START Dataset content
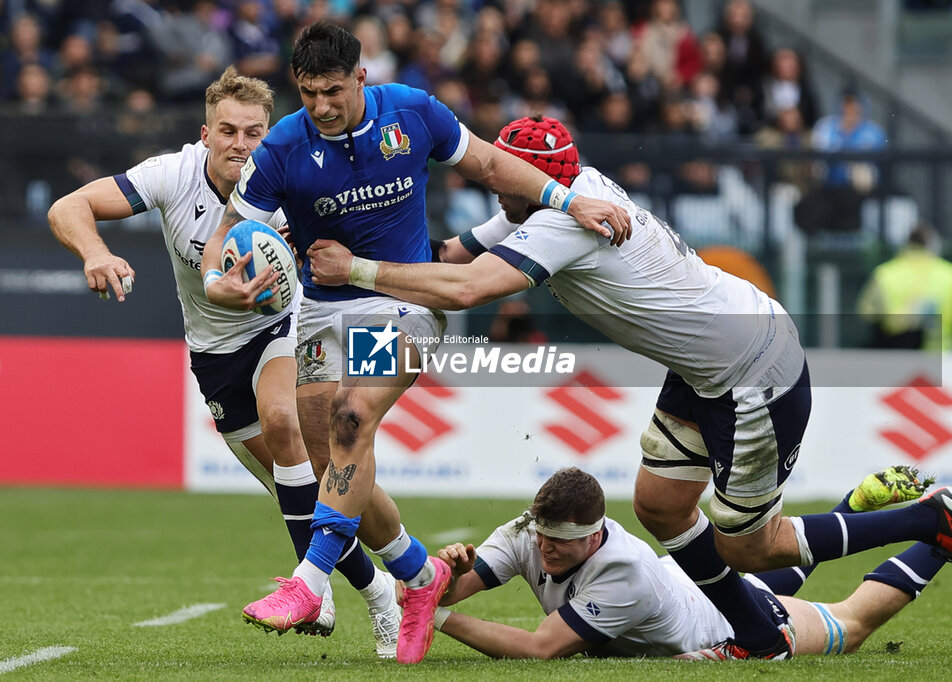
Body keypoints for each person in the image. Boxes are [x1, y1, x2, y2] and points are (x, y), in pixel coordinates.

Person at [306, 114, 952, 660]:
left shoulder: (561, 223)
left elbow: (470, 288)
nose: (493, 185)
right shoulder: (559, 193)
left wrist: (357, 269)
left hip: (751, 367)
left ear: (534, 179)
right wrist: (331, 233)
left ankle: (934, 517)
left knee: (752, 546)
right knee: (660, 504)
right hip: (705, 363)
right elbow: (451, 256)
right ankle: (757, 633)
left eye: (501, 175)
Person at [199, 22, 631, 665]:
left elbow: (487, 161)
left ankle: (308, 584)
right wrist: (217, 283)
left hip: (404, 305)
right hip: (319, 313)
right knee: (336, 465)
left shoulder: (412, 112)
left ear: (360, 78)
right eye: (310, 92)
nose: (321, 106)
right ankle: (421, 577)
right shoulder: (283, 147)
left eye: (333, 91)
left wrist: (567, 201)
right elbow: (230, 229)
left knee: (353, 416)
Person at [47, 66, 402, 659]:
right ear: (205, 133)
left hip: (289, 327)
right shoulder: (170, 174)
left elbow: (360, 239)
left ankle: (314, 586)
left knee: (288, 424)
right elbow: (68, 206)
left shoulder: (293, 170)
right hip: (214, 352)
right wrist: (96, 253)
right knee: (310, 492)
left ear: (271, 133)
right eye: (229, 131)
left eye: (255, 132)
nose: (242, 144)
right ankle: (384, 590)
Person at [430, 466, 947, 660]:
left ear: (595, 536)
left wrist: (437, 617)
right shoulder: (528, 531)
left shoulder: (622, 571)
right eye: (541, 538)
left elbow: (539, 648)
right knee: (772, 565)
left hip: (734, 626)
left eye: (559, 544)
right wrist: (447, 576)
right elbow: (451, 588)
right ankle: (854, 504)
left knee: (852, 624)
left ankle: (939, 533)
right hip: (697, 583)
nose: (544, 551)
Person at [857, 222, 952, 351]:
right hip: (940, 356)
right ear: (933, 244)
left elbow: (867, 313)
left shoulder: (885, 273)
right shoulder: (948, 274)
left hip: (896, 354)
END Dataset content
### Task requirements
Using the entries above, say how many lines include the word "wrist", with no other output.

### Response area
7